Искусство проклинать (СИ), стр. 51

Мы, как раньше, выезжали по ночам, иногда втроём. Баба Саня гуляла с нами. Дан шёл прямой, лёгкий, ещё более бледный в лунном свете… Я смотрела на них, и думала, как сложилось бы всё, если бы Дан женился на Маринке…, или, пусть даже, на мне. Если бы у него могла быть обыкновенная человеческая жизнь! Баба Саня не заслужила того, чтобы потерять и его, последнего!

Теперь мы трое, связанные вместе неведомыми страшными путами, бродим по ночному лесу, прячась от живых и опасаясь мёртвых. А Хорс где-то веселится со своей компанией, вынашивая грандиозные творческие планы сексуальной жизни… Я не люблю долгов. Долги нужно отдавать… Дан, Маринка, Ленка… Кто ещё?

— Баба Саня, ты знаешь, как их остановить? Хоть примерно, в общих чертах?

— Нас всего двое, Тиночка! Мы ничего о них не знаем. Где они собираются, чем занимаются. Кто им служит… Здесь не справиться вдвоем. Это не рядовой случай, который может решить один, даже самый опытный Боец. В такой сложной истории нужно хорошенько разобраться, наметить план действий и заручиться поддержкой Братии. А нас с тобой, двоих, на всё про всё просто не хватит…

Дан приостановился, повернулся к ней: Нас троих — его голос был почти не слышен… Слабое колыханье воздуха, шёпот ветерка. Я привычно покрылась холодной испариной, стараясь незаметно передёрнуть плечами.

Баба Саня прижала узкую ладонь к его щеке: Нет, мальчик, нет! Ты не можешь!

— Могу. Не могу оставить вас, без помощи и защиты. А это — могу.

— Господи, да ты даже не знаешь, любит ли тебя Бог по-прежнему — не сдержавшись, шепчет Баба Саня и пугается того, что произнесла.

Дан почти незаметно, но до боли знакомо сцепил челюсти. У него окаменело и застыло лицо. Я видела это явственно и вполне осознанно.

— Тина, Алексо. Пожалуйста! — попросил он, обращаясь ко мне, но глядя в лицо Бабы Сани.

Я послушно вынула крест, и Дан без колебаний нетерпеливо протянул к нему руку. Я не успела испугаться как следует, а он уже рассматривал свои пальцы. На них остался бледный, светящийся след. Дан сложил пальцы, поднёс ко лбу, потом на грудь, к правому и левому плечу: Верую…

Я удержала Бабу Саню за полу куртки, и слушала, затаив дыхание. Мне тоже было страшно. Очень страшно. Алексо вздрогнул у меня под свитером и потеплел.

— Во единого… Господа… Бога… нашего…

Слова давались ему с трудом, губы дрожали. Чем это кончится? Я впилась ногтями в ладони и зашептала под гулкие удары в груди вместе с ним: Иисуса Христа…

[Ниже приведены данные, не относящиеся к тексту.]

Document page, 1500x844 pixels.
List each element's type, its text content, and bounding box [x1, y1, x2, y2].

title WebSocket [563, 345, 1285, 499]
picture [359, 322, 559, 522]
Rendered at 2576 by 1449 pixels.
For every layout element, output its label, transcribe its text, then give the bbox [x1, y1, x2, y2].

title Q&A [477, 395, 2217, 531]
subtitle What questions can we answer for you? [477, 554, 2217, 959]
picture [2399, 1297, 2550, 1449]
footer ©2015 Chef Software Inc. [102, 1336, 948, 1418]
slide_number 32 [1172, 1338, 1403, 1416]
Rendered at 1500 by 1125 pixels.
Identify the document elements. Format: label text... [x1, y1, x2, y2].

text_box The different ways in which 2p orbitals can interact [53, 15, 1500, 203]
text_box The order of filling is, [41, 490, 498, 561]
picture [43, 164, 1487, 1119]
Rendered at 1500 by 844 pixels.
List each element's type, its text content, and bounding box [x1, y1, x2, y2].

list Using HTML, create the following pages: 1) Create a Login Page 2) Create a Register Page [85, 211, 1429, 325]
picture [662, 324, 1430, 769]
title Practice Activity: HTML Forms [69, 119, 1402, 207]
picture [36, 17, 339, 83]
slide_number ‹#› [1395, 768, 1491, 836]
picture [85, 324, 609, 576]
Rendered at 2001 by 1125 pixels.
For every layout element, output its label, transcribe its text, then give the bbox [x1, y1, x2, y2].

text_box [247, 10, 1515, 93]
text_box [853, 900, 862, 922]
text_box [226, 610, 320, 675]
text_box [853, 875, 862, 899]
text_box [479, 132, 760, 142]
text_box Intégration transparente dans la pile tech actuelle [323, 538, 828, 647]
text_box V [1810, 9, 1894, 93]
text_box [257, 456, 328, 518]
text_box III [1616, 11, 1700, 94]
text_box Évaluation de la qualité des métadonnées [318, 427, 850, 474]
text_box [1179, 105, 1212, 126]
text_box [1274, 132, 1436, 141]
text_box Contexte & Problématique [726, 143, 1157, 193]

— И отца… и сына… и святаго… духа. — Он вздрогнул, покачнулся, но устоял.

— Аминь!

Ничего не случилось! Мы победили!

Глава 23

Я просто не могла сидеть в бездеятельности. У меня настолько нетерпеливая натура, что бороться с ней иногда неразумно, а временами и опасно: застоявшаяся энергия может просто пойти не тем руслом. Почувствовав себя лучше, я собралась выйти на работу раньше намеченного срока, но сначала проверить кое-какие свои соображения. Я хотела лучше узнать своего врага…

Мы уже обсудили план действий, на тот случай, если я не вернусь. Баба Саня наизусть повторила мне записанные номера телефонов, если я только успею подать сигнал опасности. Я вслепую прогнала в памяти план кирзавода, который Хорс пообещал отцам города вернуть к жизни. Трубка мобильника и электрошокер надёжно устроены в карманах куртки, чёрные слаксы удобно обтягивают ноги, старые туфли из тончайшей кожи ощущаются как носки… Баба Саня прочитала надо мной все охранные молитвы, официальные и факультативные, но никак не может отпустить.

— Ой, Тиночка, дорогая моя… Боюсь. Я никогда себе не прощу, если…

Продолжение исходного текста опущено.